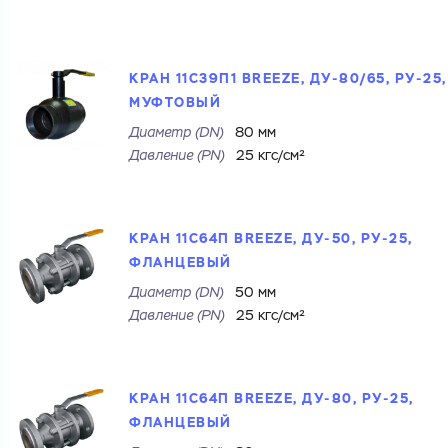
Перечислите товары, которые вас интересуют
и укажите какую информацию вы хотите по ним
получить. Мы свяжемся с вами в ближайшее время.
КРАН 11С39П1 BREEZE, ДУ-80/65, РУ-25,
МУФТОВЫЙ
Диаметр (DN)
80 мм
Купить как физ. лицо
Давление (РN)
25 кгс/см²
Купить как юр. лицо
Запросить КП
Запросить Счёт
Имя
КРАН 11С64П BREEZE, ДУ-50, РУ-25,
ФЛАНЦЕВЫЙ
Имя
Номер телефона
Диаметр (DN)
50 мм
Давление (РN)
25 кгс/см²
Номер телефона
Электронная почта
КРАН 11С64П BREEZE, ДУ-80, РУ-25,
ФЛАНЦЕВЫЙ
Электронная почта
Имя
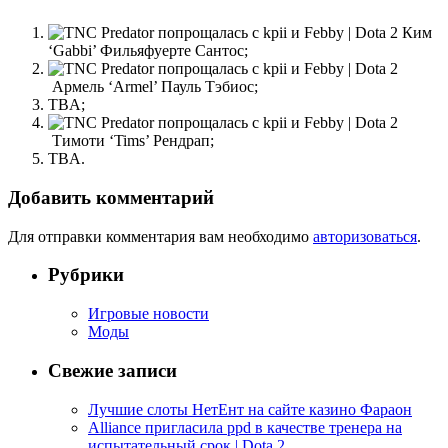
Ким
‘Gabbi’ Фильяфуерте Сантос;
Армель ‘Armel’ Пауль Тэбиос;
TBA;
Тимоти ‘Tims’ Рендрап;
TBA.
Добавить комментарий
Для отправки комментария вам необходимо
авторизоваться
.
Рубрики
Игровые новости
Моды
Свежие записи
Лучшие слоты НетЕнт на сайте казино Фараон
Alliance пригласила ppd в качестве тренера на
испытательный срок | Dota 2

--------------------------------

__Action item__. Update the lines above by replacing every "Номер телефона" with "Телефон", leaving everything else unchanged and omitting the pictures.

__Solved problem__.
Перечислите товары, которые вас интересуют
и укажите какую информацию вы хотите по ним
получить. Мы свяжемся с вами в ближайшее время.
КРАН 11С39П1 BREEZE, ДУ-80/65, РУ-25,
МУФТОВЫЙ
Диаметр (DN)
80 мм
Купить как физ. лицо
Давление (РN)
25 кгс/см²
Купить как юр. лицо
Запросить КП
Запросить Счёт
Имя
КРАН 11С64П BREEZE, ДУ-50, РУ-25,
ФЛАНЦЕВЫЙ
Имя
Телефон
Диаметр (DN)
50 мм
Давление (РN)
25 кгс/см²
Телефон
Электронная почта
КРАН 11С64П BREEZE, ДУ-80, РУ-25,
ФЛАНЦЕВЫЙ
Электронная почта
Имя
Ким
‘Gabbi’ Фильяфуерте Сантос;
Армель ‘Armel’ Пауль Тэбиос;
TBA;
Тимоти ‘Tims’ Рендрап;
TBA.
Добавить комментарий
Для отправки комментария вам необходимо
авторизоваться
.
Рубрики
Игровые новости
Моды
Свежие записи
Лучшие слоты НетЕнт на сайте казино Фараон
Alliance пригласила ppd в качестве тренера на
испытательный срок | Dota 2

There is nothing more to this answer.